Task objective —
Convert the material into a Markdown table with the columns Row and Line, starting at the line that contains "pose: elev=176.4 azim=15.7" and stopping after the line that contains "Dot at: (269, 269)". Number each line in Row and leave out any blank lines.

Dataset items —
==========

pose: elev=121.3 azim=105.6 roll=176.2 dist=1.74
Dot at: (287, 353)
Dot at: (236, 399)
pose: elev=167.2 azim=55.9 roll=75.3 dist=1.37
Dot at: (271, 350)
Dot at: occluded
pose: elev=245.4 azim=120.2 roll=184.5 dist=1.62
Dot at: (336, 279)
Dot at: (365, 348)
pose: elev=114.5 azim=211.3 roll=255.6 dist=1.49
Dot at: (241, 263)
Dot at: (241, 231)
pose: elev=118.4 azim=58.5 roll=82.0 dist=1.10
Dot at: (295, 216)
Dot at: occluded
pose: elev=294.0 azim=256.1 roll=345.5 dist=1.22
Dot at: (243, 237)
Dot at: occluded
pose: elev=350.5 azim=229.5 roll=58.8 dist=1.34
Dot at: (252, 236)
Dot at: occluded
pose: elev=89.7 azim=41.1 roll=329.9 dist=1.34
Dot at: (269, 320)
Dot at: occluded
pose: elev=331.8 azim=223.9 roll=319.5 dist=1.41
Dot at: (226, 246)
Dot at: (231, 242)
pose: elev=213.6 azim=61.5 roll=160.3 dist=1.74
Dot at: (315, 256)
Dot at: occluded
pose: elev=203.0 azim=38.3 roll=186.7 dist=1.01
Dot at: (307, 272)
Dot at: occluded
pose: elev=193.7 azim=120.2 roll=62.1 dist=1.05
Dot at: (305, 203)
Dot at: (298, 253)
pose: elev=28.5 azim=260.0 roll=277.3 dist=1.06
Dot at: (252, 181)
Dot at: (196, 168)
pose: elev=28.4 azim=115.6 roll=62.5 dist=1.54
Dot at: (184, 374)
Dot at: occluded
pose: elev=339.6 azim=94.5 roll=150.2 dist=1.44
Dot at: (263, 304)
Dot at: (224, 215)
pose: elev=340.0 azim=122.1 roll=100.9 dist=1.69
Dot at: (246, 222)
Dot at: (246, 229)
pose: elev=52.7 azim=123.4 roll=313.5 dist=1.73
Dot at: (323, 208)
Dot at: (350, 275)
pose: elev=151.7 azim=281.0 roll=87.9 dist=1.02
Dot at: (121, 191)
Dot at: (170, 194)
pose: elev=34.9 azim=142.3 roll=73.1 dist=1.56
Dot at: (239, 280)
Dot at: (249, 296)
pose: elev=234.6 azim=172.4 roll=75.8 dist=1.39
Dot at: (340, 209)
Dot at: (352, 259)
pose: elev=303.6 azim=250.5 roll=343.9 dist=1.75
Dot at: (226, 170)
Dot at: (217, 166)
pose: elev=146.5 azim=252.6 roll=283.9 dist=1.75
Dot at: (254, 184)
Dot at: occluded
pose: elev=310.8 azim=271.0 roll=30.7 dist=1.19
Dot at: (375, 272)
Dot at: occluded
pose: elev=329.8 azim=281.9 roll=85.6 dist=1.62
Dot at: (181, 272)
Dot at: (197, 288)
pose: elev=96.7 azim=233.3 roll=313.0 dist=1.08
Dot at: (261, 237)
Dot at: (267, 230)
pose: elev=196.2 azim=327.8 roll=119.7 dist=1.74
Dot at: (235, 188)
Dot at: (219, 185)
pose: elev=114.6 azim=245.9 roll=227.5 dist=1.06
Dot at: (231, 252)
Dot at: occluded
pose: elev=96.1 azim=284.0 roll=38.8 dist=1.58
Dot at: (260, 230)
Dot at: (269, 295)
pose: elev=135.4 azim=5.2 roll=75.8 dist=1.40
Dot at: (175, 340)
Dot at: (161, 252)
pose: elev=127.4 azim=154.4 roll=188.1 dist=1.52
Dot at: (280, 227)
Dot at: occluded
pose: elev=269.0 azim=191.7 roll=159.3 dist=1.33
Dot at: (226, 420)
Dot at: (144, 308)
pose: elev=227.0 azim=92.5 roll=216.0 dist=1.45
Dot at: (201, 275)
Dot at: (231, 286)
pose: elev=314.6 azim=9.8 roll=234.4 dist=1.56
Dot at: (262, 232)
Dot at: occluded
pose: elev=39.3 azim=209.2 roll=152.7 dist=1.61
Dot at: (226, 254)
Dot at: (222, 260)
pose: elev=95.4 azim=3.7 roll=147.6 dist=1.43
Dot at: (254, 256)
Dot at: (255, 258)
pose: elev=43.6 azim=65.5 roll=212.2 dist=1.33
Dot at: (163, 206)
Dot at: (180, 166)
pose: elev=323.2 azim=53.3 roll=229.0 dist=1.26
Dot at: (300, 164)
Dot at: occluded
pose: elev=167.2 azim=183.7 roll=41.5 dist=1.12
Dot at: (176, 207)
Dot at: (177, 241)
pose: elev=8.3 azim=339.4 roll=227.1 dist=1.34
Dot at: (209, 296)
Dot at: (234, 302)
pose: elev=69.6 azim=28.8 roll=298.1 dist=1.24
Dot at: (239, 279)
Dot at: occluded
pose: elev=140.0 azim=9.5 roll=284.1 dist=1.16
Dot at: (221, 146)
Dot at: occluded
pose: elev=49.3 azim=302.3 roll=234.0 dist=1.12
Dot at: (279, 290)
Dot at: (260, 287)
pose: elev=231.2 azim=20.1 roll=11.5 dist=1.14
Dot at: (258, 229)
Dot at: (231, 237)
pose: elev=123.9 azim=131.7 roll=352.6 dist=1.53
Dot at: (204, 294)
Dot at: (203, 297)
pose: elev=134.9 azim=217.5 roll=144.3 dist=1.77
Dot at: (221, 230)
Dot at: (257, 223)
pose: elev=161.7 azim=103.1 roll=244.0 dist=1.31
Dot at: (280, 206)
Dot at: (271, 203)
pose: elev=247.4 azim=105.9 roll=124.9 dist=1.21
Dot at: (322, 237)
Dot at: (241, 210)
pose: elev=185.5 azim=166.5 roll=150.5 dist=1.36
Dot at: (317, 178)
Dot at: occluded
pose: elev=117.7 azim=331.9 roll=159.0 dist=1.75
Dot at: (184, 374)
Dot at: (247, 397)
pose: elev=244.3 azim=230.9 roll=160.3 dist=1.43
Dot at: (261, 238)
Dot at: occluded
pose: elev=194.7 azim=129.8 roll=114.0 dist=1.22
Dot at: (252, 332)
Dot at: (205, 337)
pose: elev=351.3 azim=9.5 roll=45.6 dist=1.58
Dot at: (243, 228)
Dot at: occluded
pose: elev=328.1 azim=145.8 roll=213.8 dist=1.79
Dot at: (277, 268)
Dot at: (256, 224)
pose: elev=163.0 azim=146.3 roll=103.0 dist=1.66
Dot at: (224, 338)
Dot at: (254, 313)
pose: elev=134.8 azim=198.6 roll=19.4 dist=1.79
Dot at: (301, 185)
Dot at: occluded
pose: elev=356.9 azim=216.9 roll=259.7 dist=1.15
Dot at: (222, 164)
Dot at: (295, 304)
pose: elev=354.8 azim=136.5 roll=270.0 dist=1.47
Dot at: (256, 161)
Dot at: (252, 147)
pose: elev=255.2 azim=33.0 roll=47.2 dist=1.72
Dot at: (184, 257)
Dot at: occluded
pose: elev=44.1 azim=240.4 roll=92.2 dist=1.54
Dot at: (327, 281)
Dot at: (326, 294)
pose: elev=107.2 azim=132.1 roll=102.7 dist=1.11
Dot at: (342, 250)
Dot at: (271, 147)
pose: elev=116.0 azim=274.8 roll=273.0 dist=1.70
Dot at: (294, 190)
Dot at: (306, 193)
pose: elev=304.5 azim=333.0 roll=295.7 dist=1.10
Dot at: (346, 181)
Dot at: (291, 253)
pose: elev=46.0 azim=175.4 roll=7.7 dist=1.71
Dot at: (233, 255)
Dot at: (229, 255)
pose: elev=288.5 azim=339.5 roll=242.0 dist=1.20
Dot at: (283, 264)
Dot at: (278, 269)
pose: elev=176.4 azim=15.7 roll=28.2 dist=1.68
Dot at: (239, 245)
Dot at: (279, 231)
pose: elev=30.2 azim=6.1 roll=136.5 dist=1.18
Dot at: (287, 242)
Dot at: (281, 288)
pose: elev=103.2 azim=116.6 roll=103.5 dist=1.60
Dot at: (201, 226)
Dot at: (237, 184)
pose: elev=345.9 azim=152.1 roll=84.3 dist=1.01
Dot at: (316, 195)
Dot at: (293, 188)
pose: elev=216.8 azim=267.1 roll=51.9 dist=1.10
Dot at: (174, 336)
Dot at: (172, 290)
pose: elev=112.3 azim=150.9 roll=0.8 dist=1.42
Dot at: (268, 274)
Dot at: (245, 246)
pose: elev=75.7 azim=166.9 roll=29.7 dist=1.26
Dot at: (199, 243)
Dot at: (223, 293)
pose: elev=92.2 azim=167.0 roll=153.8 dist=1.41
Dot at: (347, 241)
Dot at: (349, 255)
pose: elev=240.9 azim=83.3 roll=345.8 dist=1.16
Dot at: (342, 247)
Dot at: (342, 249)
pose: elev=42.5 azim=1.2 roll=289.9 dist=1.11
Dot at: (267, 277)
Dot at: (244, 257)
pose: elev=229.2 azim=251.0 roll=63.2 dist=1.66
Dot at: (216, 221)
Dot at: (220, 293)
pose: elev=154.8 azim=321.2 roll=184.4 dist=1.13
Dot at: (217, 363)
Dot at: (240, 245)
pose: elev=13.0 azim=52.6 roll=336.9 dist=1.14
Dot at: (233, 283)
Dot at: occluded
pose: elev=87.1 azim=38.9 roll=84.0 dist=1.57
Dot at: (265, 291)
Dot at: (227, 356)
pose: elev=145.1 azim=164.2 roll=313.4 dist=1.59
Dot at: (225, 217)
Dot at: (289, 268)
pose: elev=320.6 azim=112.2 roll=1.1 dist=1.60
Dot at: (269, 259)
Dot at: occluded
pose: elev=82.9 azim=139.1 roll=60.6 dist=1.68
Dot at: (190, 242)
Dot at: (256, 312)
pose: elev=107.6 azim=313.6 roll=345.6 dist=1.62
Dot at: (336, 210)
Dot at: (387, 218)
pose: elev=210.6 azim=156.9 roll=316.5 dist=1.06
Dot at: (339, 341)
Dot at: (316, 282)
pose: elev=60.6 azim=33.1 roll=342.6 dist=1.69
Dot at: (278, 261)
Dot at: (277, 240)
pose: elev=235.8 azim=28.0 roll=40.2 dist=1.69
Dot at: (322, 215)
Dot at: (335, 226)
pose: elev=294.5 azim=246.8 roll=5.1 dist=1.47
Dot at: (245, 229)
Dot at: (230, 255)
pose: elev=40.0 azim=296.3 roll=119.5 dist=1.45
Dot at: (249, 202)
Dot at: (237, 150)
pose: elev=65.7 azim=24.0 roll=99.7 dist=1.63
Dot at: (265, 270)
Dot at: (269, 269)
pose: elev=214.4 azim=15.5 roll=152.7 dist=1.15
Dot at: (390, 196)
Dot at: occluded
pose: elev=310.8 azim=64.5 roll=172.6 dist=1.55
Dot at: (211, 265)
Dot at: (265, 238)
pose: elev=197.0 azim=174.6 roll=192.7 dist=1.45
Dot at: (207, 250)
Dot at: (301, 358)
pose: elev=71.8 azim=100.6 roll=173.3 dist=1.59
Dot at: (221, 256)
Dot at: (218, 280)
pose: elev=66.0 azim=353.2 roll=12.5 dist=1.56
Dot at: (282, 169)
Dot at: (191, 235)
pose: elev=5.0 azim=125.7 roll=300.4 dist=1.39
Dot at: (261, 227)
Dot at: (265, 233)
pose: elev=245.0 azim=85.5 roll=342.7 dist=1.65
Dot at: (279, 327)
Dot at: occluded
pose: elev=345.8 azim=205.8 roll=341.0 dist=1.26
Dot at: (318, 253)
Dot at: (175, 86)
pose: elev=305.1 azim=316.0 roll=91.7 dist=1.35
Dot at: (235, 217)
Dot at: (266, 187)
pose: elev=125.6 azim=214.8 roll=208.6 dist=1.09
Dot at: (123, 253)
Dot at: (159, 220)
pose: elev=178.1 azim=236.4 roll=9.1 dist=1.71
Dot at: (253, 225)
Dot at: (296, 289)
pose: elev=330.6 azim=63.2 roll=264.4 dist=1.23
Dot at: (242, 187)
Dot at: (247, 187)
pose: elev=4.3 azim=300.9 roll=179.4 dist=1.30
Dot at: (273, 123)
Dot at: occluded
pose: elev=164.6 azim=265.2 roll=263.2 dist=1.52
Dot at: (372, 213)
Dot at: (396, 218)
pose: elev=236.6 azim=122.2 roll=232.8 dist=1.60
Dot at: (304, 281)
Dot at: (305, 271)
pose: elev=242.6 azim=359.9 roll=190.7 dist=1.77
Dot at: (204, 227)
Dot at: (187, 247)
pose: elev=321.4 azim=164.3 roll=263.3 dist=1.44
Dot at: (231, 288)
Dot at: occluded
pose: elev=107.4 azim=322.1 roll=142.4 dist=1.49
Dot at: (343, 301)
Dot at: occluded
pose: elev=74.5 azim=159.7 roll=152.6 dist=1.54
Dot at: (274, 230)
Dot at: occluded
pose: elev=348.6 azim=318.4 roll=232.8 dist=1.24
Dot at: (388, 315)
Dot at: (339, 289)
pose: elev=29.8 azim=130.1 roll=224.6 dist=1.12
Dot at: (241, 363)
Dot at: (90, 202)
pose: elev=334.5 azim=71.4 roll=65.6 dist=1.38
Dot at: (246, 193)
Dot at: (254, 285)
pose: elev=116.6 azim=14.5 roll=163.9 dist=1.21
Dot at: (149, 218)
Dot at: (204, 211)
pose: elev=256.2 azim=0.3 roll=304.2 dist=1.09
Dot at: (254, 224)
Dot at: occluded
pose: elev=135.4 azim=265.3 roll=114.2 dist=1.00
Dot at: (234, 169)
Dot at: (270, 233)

==========

Expected answer —
| Row | Line |
|---|---|
| 1 | pose: elev=176.4 azim=15.7 roll=28.2 dist=1.68 |
| 2 | Dot at: (239, 245) |
| 3 | Dot at: (279, 231) |
| 4 | pose: elev=30.2 azim=6.1 roll=136.5 dist=1.18 |
| 5 | Dot at: (287, 242) |
| 6 | Dot at: (281, 288) |
| 7 | pose: elev=103.2 azim=116.6 roll=103.5 dist=1.60 |
| 8 | Dot at: (201, 226) |
| 9 | Dot at: (237, 184) |
| 10 | pose: elev=345.9 azim=152.1 roll=84.3 dist=1.01 |
| 11 | Dot at: (316, 195) |
| 12 | Dot at: (293, 188) |
| 13 | pose: elev=216.8 azim=267.1 roll=51.9 dist=1.10 |
| 14 | Dot at: (174, 336) |
| 15 | Dot at: (172, 290) |
| 16 | pose: elev=112.3 azim=150.9 roll=0.8 dist=1.42 |
| 17 | Dot at: (268, 274) |
| 18 | Dot at: (245, 246) |
| 19 | pose: elev=75.7 azim=166.9 roll=29.7 dist=1.26 |
| 20 | Dot at: (199, 243) |
| 21 | Dot at: (223, 293) |
| 22 | pose: elev=92.2 azim=167.0 roll=153.8 dist=1.41 |
| 23 | Dot at: (347, 241) |
| 24 | Dot at: (349, 255) |
| 25 | pose: elev=240.9 azim=83.3 roll=345.8 dist=1.16 |
| 26 | Dot at: (342, 247) |
| 27 | Dot at: (342, 249) |
| 28 | pose: elev=42.5 azim=1.2 roll=289.9 dist=1.11 |
| 29 | Dot at: (267, 277) |
| 30 | Dot at: (244, 257) |
| 31 | pose: elev=229.2 azim=251.0 roll=63.2 dist=1.66 |
| 32 | Dot at: (216, 221) |
| 33 | Dot at: (220, 293) |
| 34 | pose: elev=154.8 azim=321.2 roll=184.4 dist=1.13 |
| 35 | Dot at: (217, 363) |
| 36 | Dot at: (240, 245) |
| 37 | pose: elev=13.0 azim=52.6 roll=336.9 dist=1.14 |
| 38 | Dot at: (233, 283) |
| 39 | Dot at: occluded |
| 40 | pose: elev=87.1 azim=38.9 roll=84.0 dist=1.57 |
| 41 | Dot at: (265, 291) |
| 42 | Dot at: (227, 356) |
| 43 | pose: elev=145.1 azim=164.2 roll=313.4 dist=1.59 |
| 44 | Dot at: (225, 217) |
| 45 | Dot at: (289, 268) |
| 46 | pose: elev=320.6 azim=112.2 roll=1.1 dist=1.60 |
| 47 | Dot at: (269, 259) |
| 48 | Dot at: occluded |
| 49 | pose: elev=82.9 azim=139.1 roll=60.6 dist=1.68 |
| 50 | Dot at: (190, 242) |
| 51 | Dot at: (256, 312) |
| 52 | pose: elev=107.6 azim=313.6 roll=345.6 dist=1.62 |
| 53 | Dot at: (336, 210) |
| 54 | Dot at: (387, 218) |
| 55 | pose: elev=210.6 azim=156.9 roll=316.5 dist=1.06 |
| 56 | Dot at: (339, 341) |
| 57 | Dot at: (316, 282) |
| 58 | pose: elev=60.6 azim=33.1 roll=342.6 dist=1.69 |
| 59 | Dot at: (278, 261) |
| 60 | Dot at: (277, 240) |
| 61 | pose: elev=235.8 azim=28.0 roll=40.2 dist=1.69 |
| 62 | Dot at: (322, 215) |
| 63 | Dot at: (335, 226) |
| 64 | pose: elev=294.5 azim=246.8 roll=5.1 dist=1.47 |
| 65 | Dot at: (245, 229) |
| 66 | Dot at: (230, 255) |
| 67 | pose: elev=40.0 azim=296.3 roll=119.5 dist=1.45 |
| 68 | Dot at: (249, 202) |
| 69 | Dot at: (237, 150) |
| 70 | pose: elev=65.7 azim=24.0 roll=99.7 dist=1.63 |
| 71 | Dot at: (265, 270) |
| 72 | Dot at: (269, 269) |